In July, it was reported that a $6.8 million contract was awarded to Nuctech, a Chinese state-owned enterprise formerly run by the son of a top Chinese Communist Party official.
Nuctech was awarded the project over Canadian bidders. Had the contract been completed, Nuctech would have delivered, installed and operated the machines which were expected to be used in Canadian embassies throughout the world.
The Conservative opposition slammed the deal at a Wednesday government operations committee meeting.
“I’m sitting here, and I’m dumbfounded that this could have possibly happened. I’m sorry for sounding so critical, but good lord,” said Conservative MP Kelly McCauley
According to Global Affairs Canada official Dan Danagher, the deal with Nuctech has been scrapped.

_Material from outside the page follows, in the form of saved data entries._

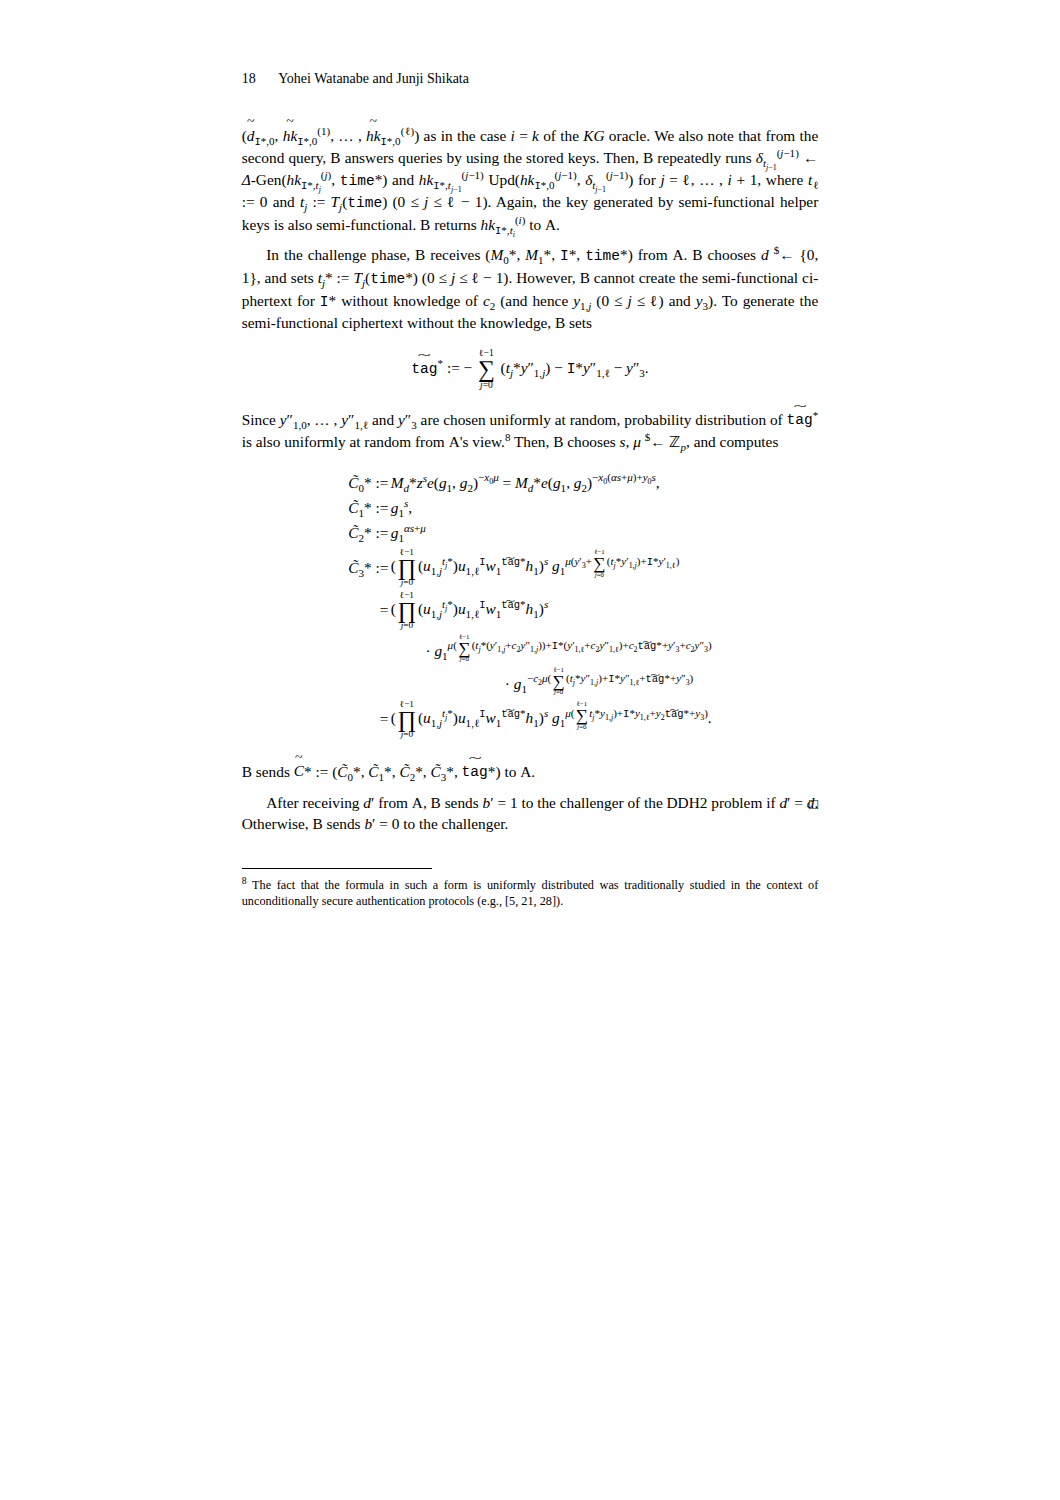18 Yohei Watanabe and Junji Shikata
(~dI*,0, ~hkI*,0(1), … , ~hkI*,0(ℓ)) as in the case i = k of the KG oracle. We also note that from the second query, B answers queries by using the stored keys. Then, B repeatedly runs δtj−1(j−1) ← Δ-Gen(hkI*,tj(j), time*) and hkI*,tj−1(j−1) Upd(hkI*,0(j−1), δtj−1(j−1)) for j = ℓ, … , i + 1, where tℓ := 0 and tj := Tj(time) (0 ≤ j ≤ ℓ − 1). Again, the key generated by semi-functional helper keys is also semi-functional. B returns hkI*,ti(i) to A.
In the challenge phase, B receives (M0*, M1*, I*, time*) from A. B chooses d $← {0, 1}, and sets tj* := Tj(time*) (0 ≤ j ≤ ℓ − 1). However, B cannot create the semi-functional ciphertext for I* without knowledge of c2 (and hence y1,j (0 ≤ j ≤ ℓ) and y3). To generate the semi-functional ciphertext without the knowledge, B sets
~tag* := − ℓ−1∑j=0 (tj*y″1,j) − I*y″1,ℓ − y″3.
Since y″1,0, … , y″1,ℓ and y″3 are chosen uniformly at random, probability distribution of ~tag* is also uniformly at random from A's view.8 Then, B chooses s, μ $← ℤp, and computes
| C̃ 0 * := | M d * z s e ( g 1 , g 2 ) − x 0 μ = M d * e ( g 1 , g 2 ) − x 0 ( αs + μ )+ y 0 s , |
| C̃ 1 * := | g 1 s , |
| C̃ 2 * := | g 1 αs + μ |
| C̃ 3 * := | ( ℓ−1 ∏ j =0 ( u 1, j t j * ) u 1,ℓ I w 1 ~ tag * h 1 ) s g 1 μ ( y ′ 3 + ℓ−1 ∑ j =0 ( t j * y ′ 1, j )+ I * y ′ 1,ℓ ) |
| = | ( ℓ−1 ∏ j =0 ( u 1, j t j * ) u 1,ℓ I w 1 ~ tag * h 1 ) s |
| | · g 1 μ ( ℓ−1 ∑ j =0 ( t j *( y ′ 1, j + c 2 y ″ 1, j ))+ I *( y ′ 1,ℓ + c 2 y ″ 1,ℓ )+ c 2 ~ tag *+ y ′ 3 + c 2 y ″ 3 ) |
| | · g 1 − c 2 μ ( ℓ−1 ∑ j =0 ( t j * y ″ 1, j )+ I * y ″ 1,ℓ + ~ tag *+ y ″ 3 ) |
| = | ( ℓ−1 ∏ j =0 ( u 1, j t j * ) u 1,ℓ I w 1 ~ tag * h 1 ) s g 1 μ ( ℓ−1 ∑ j =0 t j * y 1, j )+ I * y 1,ℓ + y 2 ~ tag *+ y 3 ) . |
B sends ~C* := (C̃0*, C̃1*, C̃2*, C̃3*, ~tag*) to A.
After receiving d′ from A, B sends b′ = 1 to the challenger of the DDH2 problem if d′ = d. Otherwise, B sends b′ = 0 to the challenger. □
8 The fact that the formula in such a form is uniformly distributed was traditionally studied in the context of unconditionally secure authentication protocols (e.g., [5, 21, 28]).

The committee was also told on Wednesday that the Liberals didn’t require Nuctech to undergo a high-level security clearance because the equipment wouldn’t be connected to any embassy’s networks.
“They recommended that we consider that service personnel who had access to the equipment should be security cleared,” said Danagher.
However, the director-general of the Centre for Cyber Security, Michele Mullen, told MPs that modern X-ray machines do have some vulnerabilities that could be used by malicious actors.
Despite rescinding the offer, the government has not ruled out potentially using Nuctech equipment in the future, depending on further review of the security implications.
“There is work being done to be able to identify commodities that may be at higher risk of vulnerability moving forward, where we would need to ensure that we’ve got the appropriate security approaches or mechanisms to decrease the potential risk,” a procurement official told the National Post.